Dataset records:

Begin

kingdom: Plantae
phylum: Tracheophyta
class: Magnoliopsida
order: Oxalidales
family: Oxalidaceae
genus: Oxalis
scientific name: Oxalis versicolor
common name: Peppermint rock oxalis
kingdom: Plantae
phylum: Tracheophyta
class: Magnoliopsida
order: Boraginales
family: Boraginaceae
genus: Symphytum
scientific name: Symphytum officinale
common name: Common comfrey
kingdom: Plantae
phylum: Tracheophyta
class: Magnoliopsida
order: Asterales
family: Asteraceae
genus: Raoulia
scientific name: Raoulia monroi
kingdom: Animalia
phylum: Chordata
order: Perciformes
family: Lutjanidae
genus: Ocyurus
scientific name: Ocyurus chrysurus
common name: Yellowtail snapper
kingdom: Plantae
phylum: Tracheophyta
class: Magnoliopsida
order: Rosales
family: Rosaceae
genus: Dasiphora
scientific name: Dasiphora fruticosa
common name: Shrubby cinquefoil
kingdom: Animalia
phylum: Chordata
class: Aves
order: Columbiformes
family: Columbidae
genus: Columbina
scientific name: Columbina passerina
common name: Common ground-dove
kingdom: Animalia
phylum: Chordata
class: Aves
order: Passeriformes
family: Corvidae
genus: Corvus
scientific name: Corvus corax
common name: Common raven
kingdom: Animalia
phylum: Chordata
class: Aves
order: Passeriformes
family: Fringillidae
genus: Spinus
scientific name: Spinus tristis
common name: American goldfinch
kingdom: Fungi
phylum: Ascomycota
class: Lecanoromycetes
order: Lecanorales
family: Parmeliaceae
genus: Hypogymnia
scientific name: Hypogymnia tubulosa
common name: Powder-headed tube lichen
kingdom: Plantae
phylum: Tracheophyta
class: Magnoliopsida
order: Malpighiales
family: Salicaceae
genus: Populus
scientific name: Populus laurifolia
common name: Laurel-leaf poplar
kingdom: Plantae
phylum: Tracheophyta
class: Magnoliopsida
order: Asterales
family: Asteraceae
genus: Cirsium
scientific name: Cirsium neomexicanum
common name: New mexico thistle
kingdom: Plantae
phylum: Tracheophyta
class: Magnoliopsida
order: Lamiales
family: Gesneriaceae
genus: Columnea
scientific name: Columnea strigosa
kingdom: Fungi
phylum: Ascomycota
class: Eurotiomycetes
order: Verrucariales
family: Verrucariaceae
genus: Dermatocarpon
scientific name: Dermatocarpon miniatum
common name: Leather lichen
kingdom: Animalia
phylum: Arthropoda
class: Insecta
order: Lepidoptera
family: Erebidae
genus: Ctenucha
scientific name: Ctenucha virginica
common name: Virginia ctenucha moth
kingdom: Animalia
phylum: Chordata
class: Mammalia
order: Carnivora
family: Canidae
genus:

End

**WHAT IS EXPECTED:**
Copy out every line of the records above word for word.

**FINAL RESULT:**
kingdom: Plantae
phylum: Tracheophyta
class: Magnoliopsida
order: Oxalidales
family: Oxalidaceae
genus: Oxalis
scientific name: Oxalis versicolor
common name: Peppermint rock oxalis
kingdom: Plantae
phylum: Tracheophyta
class: Magnoliopsida
order: Boraginales
family: Boraginaceae
genus: Symphytum
scientific name: Symphytum officinale
common name: Common comfrey
kingdom: Plantae
phylum: Tracheophyta
class: Magnoliopsida
order: Asterales
family: Asteraceae
genus: Raoulia
scientific name: Raoulia monroi
kingdom: Animalia
phylum: Chordata
order: Perciformes
family: Lutjanidae
genus: Ocyurus
scientific name: Ocyurus chrysurus
common name: Yellowtail snapper
kingdom: Plantae
phylum: Tracheophyta
class: Magnoliopsida
order: Rosales
family: Rosaceae
genus: Dasiphora
scientific name: Dasiphora fruticosa
common name: Shrubby cinquefoil
kingdom: Animalia
phylum: Chordata
class: Aves
order: Columbiformes
family: Columbidae
genus: Columbina
scientific name: Columbina passerina
common name: Common ground-dove
kingdom: Animalia
phylum: Chordata
class: Aves
order: Passeriformes
family: Corvidae
genus: Corvus
scientific name: Corvus corax
common name: Common raven
kingdom: Animalia
phylum: Chordata
class: Aves
order: Passeriformes
family: Fringillidae
genus: Spinus
scientific name: Spinus tristis
common name: American goldfinch
kingdom: Fungi
phylum: Ascomycota
class: Lecanoromycetes
order: Lecanorales
family: Parmeliaceae
genus: Hypogymnia
scientific name: Hypogymnia tubulosa
common name: Powder-headed tube lichen
kingdom: Plantae
phylum: Tracheophyta
class: Magnoliopsida
order: Malpighiales
family: Salicaceae
genus: Populus
scientific name: Populus laurifolia
common name: Laurel-leaf poplar
kingdom: Plantae
phylum: Tracheophyta
class: Magnoliopsida
order: Asterales
family: Asteraceae
genus: Cirsium
scientific name: Cirsium neomexicanum
common name: New mexico thistle
kingdom: Plantae
phylum: Tracheophyta
class: Magnoliopsida
order: Lamiales
family: Gesneriaceae
genus: Columnea
scientific name: Columnea strigosa
kingdom: Fungi
phylum: Ascomycota
class: Eurotiomycetes
order: Verrucariales
family: Verrucariaceae
genus: Dermatocarpon
scientific name: Dermatocarpon miniatum
common name: Leather lichen
kingdom: Animalia
phylum: Arthropoda
class: Insecta
order: Lepidoptera
family: Erebidae
genus: Ctenucha
scientific name: Ctenucha virginica
common name: Virginia ctenucha moth
kingdom: Animalia
phylum: Chordata
class: Mammalia
order: Carnivora
family: Canidae
genus:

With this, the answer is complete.